Microsoft can consistently grow revenue profitably. When Microsoft posted its second-quarter results recently, it boasted an excellent 32% net profit margin, which was up from 26% the year prior. Significantly, this is in stark contrast to Amazon, which at times shows disregard for margins, as it invests in growth. Microsoft's commitment to maintaining healthy profits while investing in growth gives it an edge over Amazon.

Microsoft stock offers a forward dividend yield of 1.2%; Amazon does not pay a dividend. Although Microsoft's dividend may seem insignificant, over the long run dividend-paying stocks outperform their non-dividend-paying counterparts. Microsoft's reliable profit margins and revenue growth make its dividend sustainable for the long term.

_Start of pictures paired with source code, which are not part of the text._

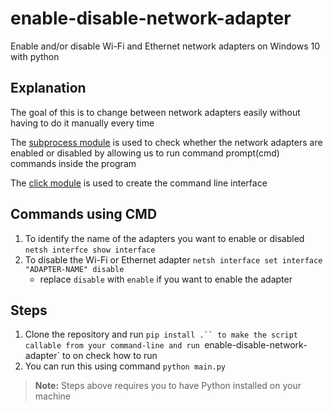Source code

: # enable-disable-network-adapter
 Enable and/or disable Wi-Fi and Ethernet network adapters on Windows 10 with python

## Explanation
The goal of this is to change between network adapters easily without having to
do it manually every time

The [subprocess module](https://docs.python.org/3/library/subprocess.html) is used
to check whether the network adapters are enabled or disabled by allowing us to run
command prompt(cmd) commands inside the program

The [click module](https://click.palletsprojects.com/en/5.x/) is used to create the command line interface

## Commands using CMD
1. To identify the name of the adapters you want to enable or disabled
    `netsh interfce show interface`
2. To disable the Wi-Fi or Ethernet adapter
    `netsh interface set interface "ADAPTER-NAME" disable`
    - replace `disable` with `enable` if you want to enable the adapter


## Steps
1. Clone the repository and run `pip install .`` to make the script callable from your command-line and run `enable-disable-network-adapter` to on check how to run
2. You can run this using command `python main.py`


  > **Note:** Steps above requires you to have Python installed on your machine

Microsoft's Azure cloud platform is experiencing incredible growth. Azure revenue has grown more than 50% year over year for five consecutive quarters. The product helped fuel a 38% increase in operating income for the Intelligent Cloud segment in the most recent quarter. Adding this high-growth business to its stable of legacy products and services like Windows and Microsoft Office Suite provides the company with revenue and diversification benefits.

The better investment

Choosing between these two incredible tech stocks is difficult. Amazon boasts remarkable growth, leadership in the cloud space, and over 150 million Prime members. However, Microsoft offers revenue growth along with consistent profits. It provides growth opportunities in the cloud space, combined with a steady stream of cash.

Therefore, if you must invest in only one of these companies, it should be Microsoft. Its balanced approach and healthy margins are reducing Microsoft's risk and lifting it over Amazon's incredible growth potential.